While later Miles Davis albums transitioned to a smooth stream of music where multiple people are soloing at the same time, E.S.P. has the most clearly delineated solos of the Second Great Quintet era, which gives listeners to hear the particular skills of each member in isolation. Tony William's long drum solo which opens "Agitation" is perhaps the high point of the album. Shorter's opening on the title track is one of the most assured performances of his career. And while Miles himself was never much of a virtuoso, he does seemed pushed by his new bandmates to give his very best efforts. His solo on the title track, picking up from Shorter, is one of the most blisteringly fast and complex of his career.

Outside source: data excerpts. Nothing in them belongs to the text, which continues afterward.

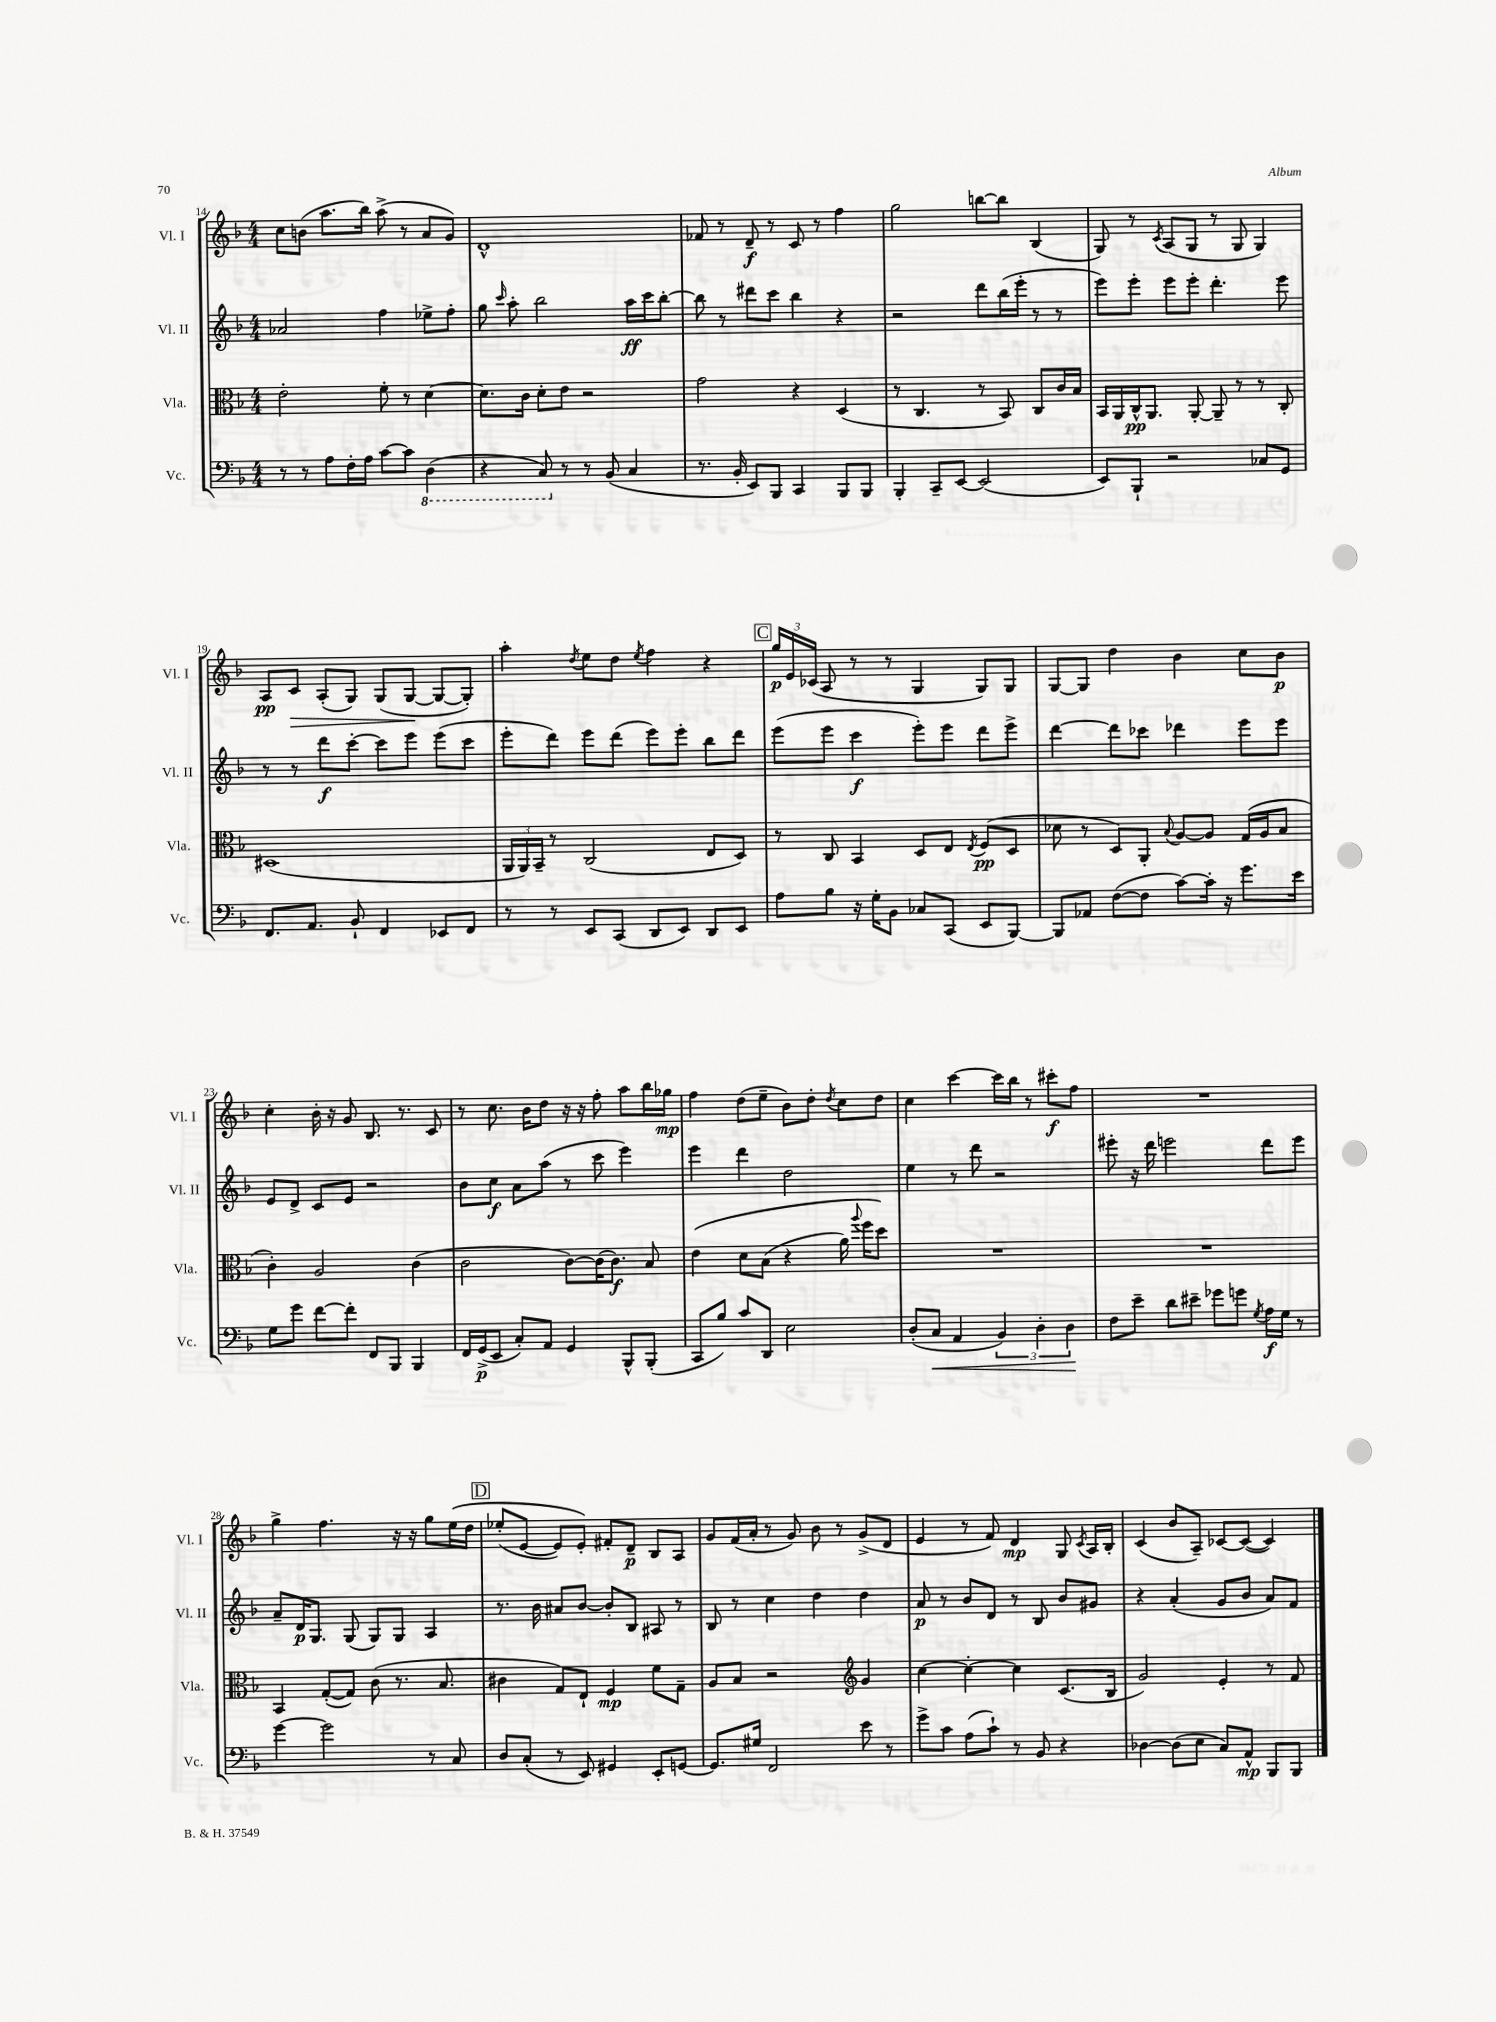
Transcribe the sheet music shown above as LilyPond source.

<<
\new StaffGroup <<
\new Staff = "s0" \with { instrumentName = "Vl. I" shortInstrumentName = "Vl. I" } {
    \clef treble \key f \major \numericTimeSignature \time 4/4
    \autoBeamOff c''8[ b'8]( a''8.[ bes''16]) a''8->( r8 a'8[ g'8]) |
    d'1-^ |
    fes'8 r8 d'8--\f r8 c'8 r8 f''4 |
    g''2 b''8[~ b''8] bes4( |
    g8) r8 \acciaccatura { c'8 } a8[( g8] r8 g8 g4) |
    a8[\pp c'8]\> a8[-.( g8]) g8[( g8]~\! g8[~ g8]-.) |
    a''4-. \acciaccatura { d''8 } e''8[ d''8] \acciaccatura { e''8 } f''4 r4 |
    \mark \markup { \box "C" } \tuplet 3/2 { g''16[\p e'16 ces'16]( } a8 r8 r8 g4 g8[) g8] |
    g8[~ g8] d''4 bes'4 c''8[ bes'8]\p |
    c''4-. bes'16-. r16 g'8 bes8. r8. c'8 |
    r8 c''8. bes'16[ d''8] r16 r16 f''8-. a''8[ bes''16 ges''16]\mp |
    f''4 d''8[( e''8]-- bes'8[) d''8]-. \acciaccatura { d''8 } c''8[ d''8] |
    c''4 c'''4~ c'''16[ bes''16] r8 cis'''8[-.\f f''8] |
    R1 |
    g''4-> f''4. r16 r16 g''8[ e''16\( d''16] |
    \mark \markup { \box "D" } ees''8[-.( e'8]~ e'8[) e'8]-.\) fis'8[-. d'8]--\p bes8[ a8] |
    g'8[ f'16( a'16]-. r8 g'8) bes'8 r8 g'8[->( d'8] |
    e'4 r8 f'8) d'4\mp g8 \acciaccatura { c'8 } a16[ bes16]-. |
    c'4( bes'8[ a8]--) ces'8[~ ces'8]~( ces'4) \bar "|." |
}
\new Staff = "s1" \with { instrumentName = "Vl. II" shortInstrumentName = "Vl. II" } {
    \clef treble \key f \major \numericTimeSignature \time 4/4
    \autoBeamOff aes'2 f''4 ees''8[-> f''8]-. |
    g''8 \grace { c'''16 } a''8-. bes''2 a''16[\ff c'''16 bes''8]~-. |
    bes''8 r8 dis'''8[ c'''8] bes''4 r4 |
    r2 d'''8[ bes''16( e'''16]-. r8 r8 |
    e'''8[) e'''8]-. e'''8[ e'''8]-. d'''4.-. e'''8 |
    r8 r8 d'''8[\f c'''8]~-. c'''8[ e'''8] e'''8[( c'''8] |
    e'''8[-. d'''8]) e'''8[ d'''8]( e'''8[) e'''8]-. bes''8[ d'''8] |
    \mark \markup { \box "C" } e'''8[( e'''8] c'''4\f e'''8[-.) e'''8] d'''8[ e'''8]-> |
    d'''4~ d'''8[ ces'''8] des'''4 e'''8[ e'''8] |
    e'8[ d'8]-> c'8[ e'8] r2 |
    bes'8[ c''8]\f a'8[ a''8]( r8 c'''8 e'''4) |
    e'''4 d'''4 d''2 |
    e''4 r8 d'''8 r2 |
    eis'''8-. r16 d'''16 e'''2 d'''8[ e'''8] |
    a'8[-- d'16\p g8.] g8( g8[) g8] a4 |
    \mark \markup { \box "D" } r8. bes'16 ais'8[ bes'8]~ bes'8[-. bes8] ais8 r8 |
    bes8 r8 c''4 d''4 d''4 |
    a'8\p r8 bes'8[ d'8] r8 bes8 bes'8[ gis'8] |
    r4 a'4-.( g'8[ bes'8] a'8[) f'8] \bar "|." |
}
\new Staff = "s2" \with { instrumentName = "Vla." shortInstrumentName = "Vla." } {
    \clef alto \key f \major \numericTimeSignature \time 4/4
    \autoBeamOff e'2-. f'8-. r8 d'4~ |
    d'8.[ c'16] d'8[-. e'8] r2 |
    g'2 r4 d4( |
    r8 c4. r8 bes,8) c8[ c'16 bes16] |
    bes,16[ a,16 c16-^\pp a,8.] a,8~-. a,8-- r8 r8 c8-. |
    dis1( |
    \tuplet 3/2 { a,16[ a,16) bes,16]-- } r8 c2( e8[ d8]) |
    \mark \markup { \box "C" } r8 c8 bes,4 d8[ e8] \acciaccatura { e8 } f8[\pp( d8] |
    des'8 r8 d8[) a,8]-. \appoggiatura { bes8 } a8[~ a8] g16[( a16 bes8] |
    c'4-.) a2 c'4( |
    c'2 c'8[~) c'16( c'8.]\f) bes8 |
    e'4\( d'8[ bes8]( r4 a'16) \appoggiatura { a''8 } f''16[ d''8]\) |
    R1 |
    R1 |
    bes,4 g8[~-.( g8]) c'8( r8. bes8. |
    \mark \markup { \box "D" } cis'4 g8[) e8]-! f4\mp f'8[ g8]-- |
    a8[ bes8] r2 \clef treble g'4 |
    c''4~ c''4~-. c''4 c'8.[( bes16] |
    g'2) e'4-. r8 f'8 \bar "|." |
}
\new Staff = "s3" \with { instrumentName = "Vc." shortInstrumentName = "Vc." } {
    \clef bass \key f \major \numericTimeSignature \time 4/4
    \autoBeamOff r8 r8 a8[ f16-. a16] c'8[~ c'8] \ottava #-1 d,4( |
    r4 c,8) \ottava #0 r8 r8 bes,8( c4 |
    r8. bes,16-. e,8[) bes,,8] c,4 bes,,8[ bes,,8] |
    bes,,4-. c,8[-- e,8]~ e,2( |
    e,8[) bes,,8]-! r2 ces8[ g,8] |
    f,8.[ a,8.] bes,8-! f,4 ees,8[ f,8] |
    r8 r8 e,8[ c,8]( d,8[ e,8]) d,8[ e,8] |
    \mark \markup { \box "C" } a8[ bes8] r16 g16[-. bes,8] ces8[ c,8]( e,8[ bes,,8]~) |
    bes,,8[ aes,8] f8[~( f8] c'8[~) c'16]-. r16 g'8.[ e'16] |
    g8[ g'8] f'8[~ f'8]-. f,8[ bes,,8] bes,,4 |
    f,16[ g,16->\p( e,8] c8[-.) a,8] g,4 bes,,8[-^ bes,,8]-.( |
    c,8[ bes8]) c'8[ d,8] e2 |
    d8[-.( c8]\< a,4 \tuplet 3/2 { bes,4) d4-. d4\! } |
    f8[ e'8]-- d'8[ eis'8]-- ges'8[ g'8] \acciaccatura { g8 } a16[\f g16] r8 |
    g'4~ g'2 r8 c8 |
    \mark \markup { \box "D" } d8[ c8]-.( r8 e,8) gis,4 e,8[-. g,8]~ |
    g,8.[ gis16] f,2 e'8 r8 |
    g'8[-> c'8] a8[( c'8]-!) r8 bes,8 r4 |
    des4~ des8[( e8] c8[) a,8]-^\mp bes,,8[ bes,,8] \bar "|." |
}
>>
>>
\layout { \context { \Score currentBarNumber = #14 } }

While I wouldn't necessary recommend E.S.P. as an introduction to Miles Davis, as post-bop is an acquired taste, but this album is the start of an extraordinary era in his career."
Typical Miles
K. Satterthwaite | Philadelphia | 07/04/2010
(3 out of 5 stars)

"This Cd is Miles coming into the fusion era. I am from the old school of bee bop and it was just OK to me. It seems the music that I like is from musicians that are too old to play or are dead."